Provided material =

========

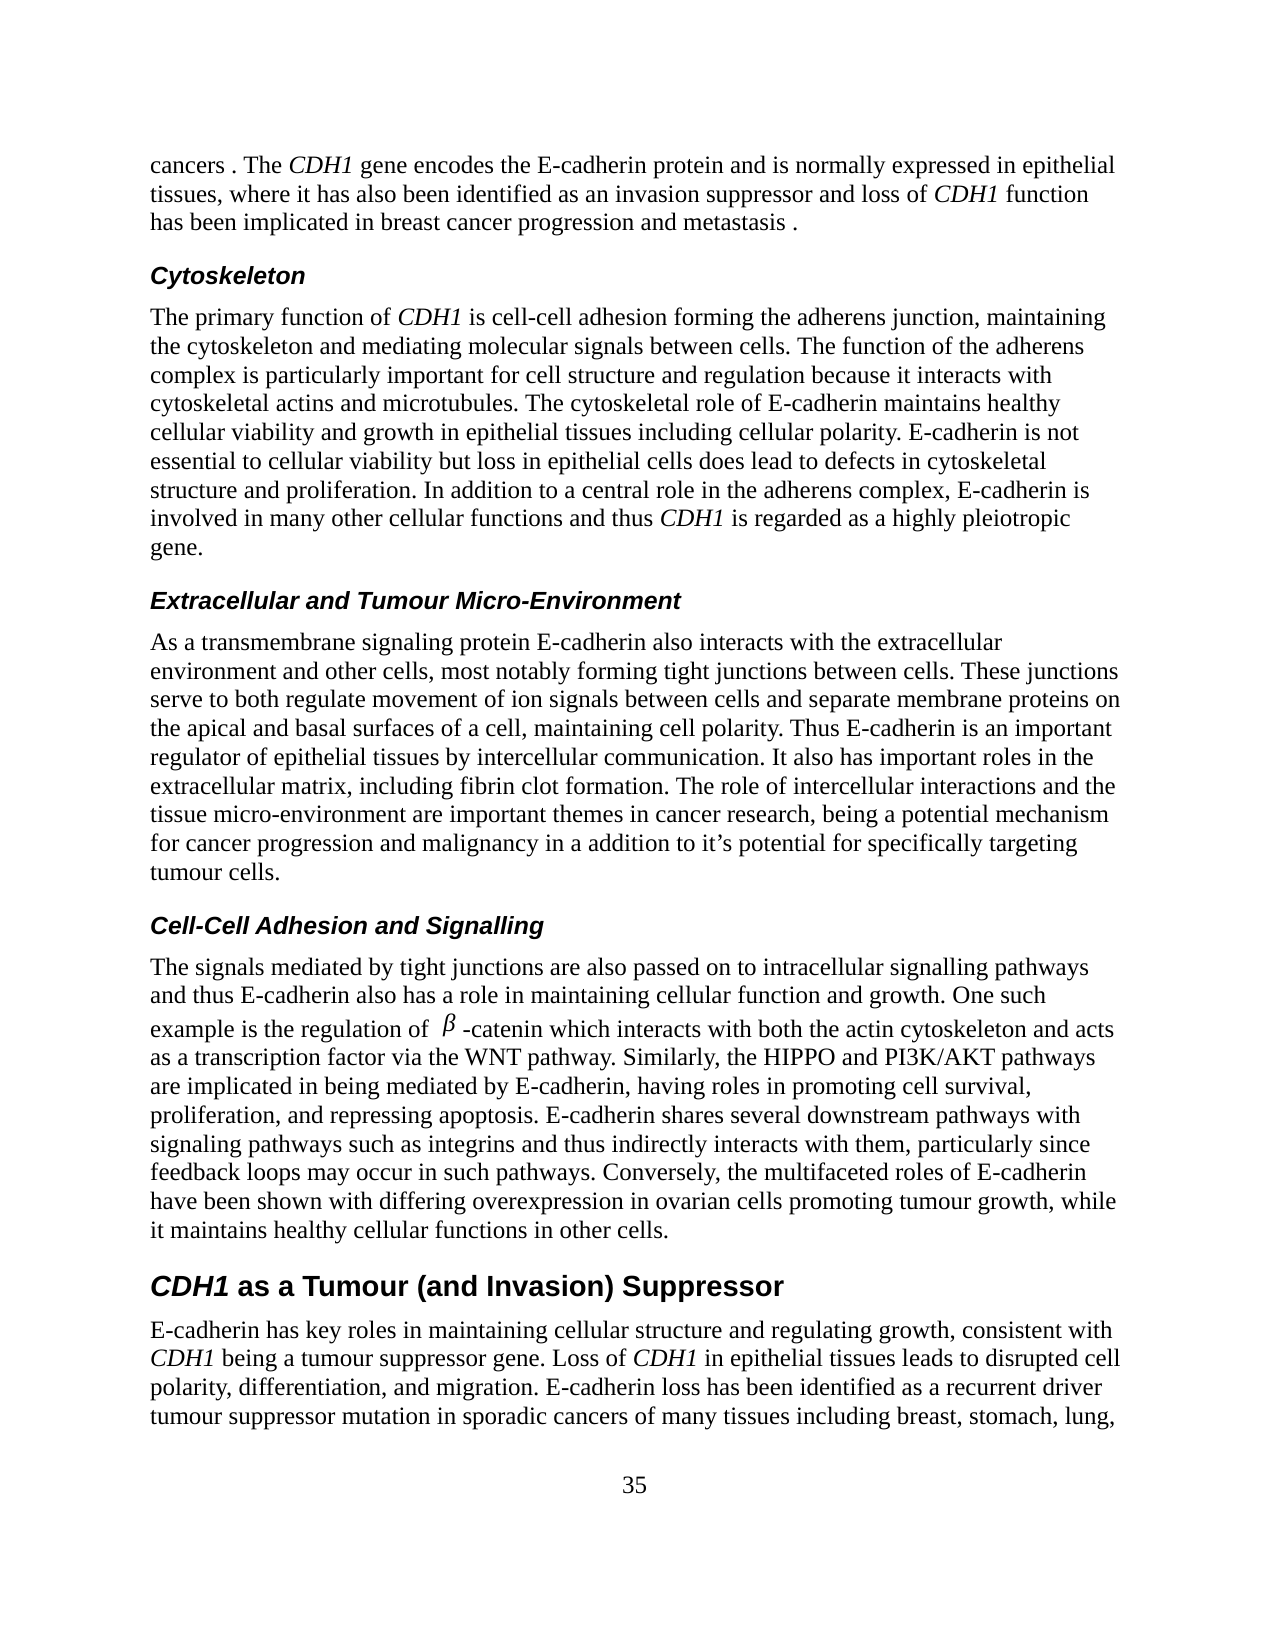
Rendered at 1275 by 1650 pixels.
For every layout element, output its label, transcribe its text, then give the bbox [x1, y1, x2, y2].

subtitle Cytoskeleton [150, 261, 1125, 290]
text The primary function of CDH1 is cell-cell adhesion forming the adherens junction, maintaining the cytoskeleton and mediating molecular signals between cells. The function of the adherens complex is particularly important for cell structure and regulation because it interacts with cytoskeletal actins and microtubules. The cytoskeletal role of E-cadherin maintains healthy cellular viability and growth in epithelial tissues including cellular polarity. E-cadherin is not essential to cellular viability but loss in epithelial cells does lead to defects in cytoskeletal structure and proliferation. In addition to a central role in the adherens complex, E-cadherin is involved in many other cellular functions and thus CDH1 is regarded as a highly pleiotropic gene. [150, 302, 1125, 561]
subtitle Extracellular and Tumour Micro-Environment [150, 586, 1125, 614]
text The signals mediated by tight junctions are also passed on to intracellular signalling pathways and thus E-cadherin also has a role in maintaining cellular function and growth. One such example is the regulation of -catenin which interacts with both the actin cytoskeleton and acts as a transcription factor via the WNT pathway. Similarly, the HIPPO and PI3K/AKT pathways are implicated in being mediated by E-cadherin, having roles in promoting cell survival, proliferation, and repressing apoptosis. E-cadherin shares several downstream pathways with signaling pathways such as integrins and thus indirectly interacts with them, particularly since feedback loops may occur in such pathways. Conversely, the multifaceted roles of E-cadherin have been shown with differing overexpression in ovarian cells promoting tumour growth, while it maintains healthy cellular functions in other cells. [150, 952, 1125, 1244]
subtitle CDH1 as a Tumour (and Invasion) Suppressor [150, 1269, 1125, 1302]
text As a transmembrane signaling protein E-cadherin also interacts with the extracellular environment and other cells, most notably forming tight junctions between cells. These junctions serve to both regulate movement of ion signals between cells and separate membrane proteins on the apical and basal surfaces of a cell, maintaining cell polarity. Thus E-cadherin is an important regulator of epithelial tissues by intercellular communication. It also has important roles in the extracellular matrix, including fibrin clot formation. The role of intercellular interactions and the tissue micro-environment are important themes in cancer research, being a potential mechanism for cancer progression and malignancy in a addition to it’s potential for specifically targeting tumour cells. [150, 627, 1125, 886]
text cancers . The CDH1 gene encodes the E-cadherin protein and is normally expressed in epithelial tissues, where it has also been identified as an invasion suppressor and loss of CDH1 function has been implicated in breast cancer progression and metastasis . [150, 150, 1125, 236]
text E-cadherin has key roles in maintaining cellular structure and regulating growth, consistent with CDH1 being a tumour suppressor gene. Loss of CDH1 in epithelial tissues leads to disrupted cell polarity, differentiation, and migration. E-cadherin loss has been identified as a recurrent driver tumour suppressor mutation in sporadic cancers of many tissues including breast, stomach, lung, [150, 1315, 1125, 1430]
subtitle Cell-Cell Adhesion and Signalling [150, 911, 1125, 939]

========

What to work on = Each record above goes into the copy word for word; the pictures do not.

Reply =
Rendered at 1275 by 1650 pixels.
For every layout element, output its label, transcribe its text, then give the bbox [x1, y1, x2, y2].

subtitle Cytoskeleton [150, 261, 1125, 290]
text The primary function of CDH1 is cell-cell adhesion forming the adherens junction, maintaining the cytoskeleton and mediating molecular signals between cells. The function of the adherens complex is particularly important for cell structure and regulation because it interacts with cytoskeletal actins and microtubules. The cytoskeletal role of E-cadherin maintains healthy cellular viability and growth in epithelial tissues including cellular polarity. E-cadherin is not essential to cellular viability but loss in epithelial cells does lead to defects in cytoskeletal structure and proliferation. In addition to a central role in the adherens complex, E-cadherin is involved in many other cellular functions and thus CDH1 is regarded as a highly pleiotropic gene. [150, 302, 1125, 561]
subtitle Extracellular and Tumour Micro-Environment [150, 586, 1125, 614]
text The signals mediated by tight junctions are also passed on to intracellular signalling pathways and thus E-cadherin also has a role in maintaining cellular function and growth. One such example is the regulation of -catenin which interacts with both the actin cytoskeleton and acts as a transcription factor via the WNT pathway. Similarly, the HIPPO and PI3K/AKT pathways are implicated in being mediated by E-cadherin, having roles in promoting cell survival, proliferation, and repressing apoptosis. E-cadherin shares several downstream pathways with signaling pathways such as integrins and thus indirectly interacts with them, particularly since feedback loops may occur in such pathways. Conversely, the multifaceted roles of E-cadherin have been shown with differing overexpression in ovarian cells promoting tumour growth, while it maintains healthy cellular functions in other cells. [150, 952, 1125, 1244]
subtitle CDH1 as a Tumour (and Invasion) Suppressor [150, 1269, 1125, 1302]
text As a transmembrane signaling protein E-cadherin also interacts with the extracellular environment and other cells, most notably forming tight junctions between cells. These junctions serve to both regulate movement of ion signals between cells and separate membrane proteins on the apical and basal surfaces of a cell, maintaining cell polarity. Thus E-cadherin is an important regulator of epithelial tissues by intercellular communication. It also has important roles in the extracellular matrix, including fibrin clot formation. The role of intercellular interactions and the tissue micro-environment are important themes in cancer research, being a potential mechanism for cancer progression and malignancy in a addition to it’s potential for specifically targeting tumour cells. [150, 627, 1125, 886]
text cancers . The CDH1 gene encodes the E-cadherin protein and is normally expressed in epithelial tissues, where it has also been identified as an invasion suppressor and loss of CDH1 function has been implicated in breast cancer progression and metastasis . [150, 150, 1125, 236]
text E-cadherin has key roles in maintaining cellular structure and regulating growth, consistent with CDH1 being a tumour suppressor gene. Loss of CDH1 in epithelial tissues leads to disrupted cell polarity, differentiation, and migration. E-cadherin loss has been identified as a recurrent driver tumour suppressor mutation in sporadic cancers of many tissues including breast, stomach, lung, [150, 1315, 1125, 1430]
subtitle Cell-Cell Adhesion and Signalling [150, 911, 1125, 939]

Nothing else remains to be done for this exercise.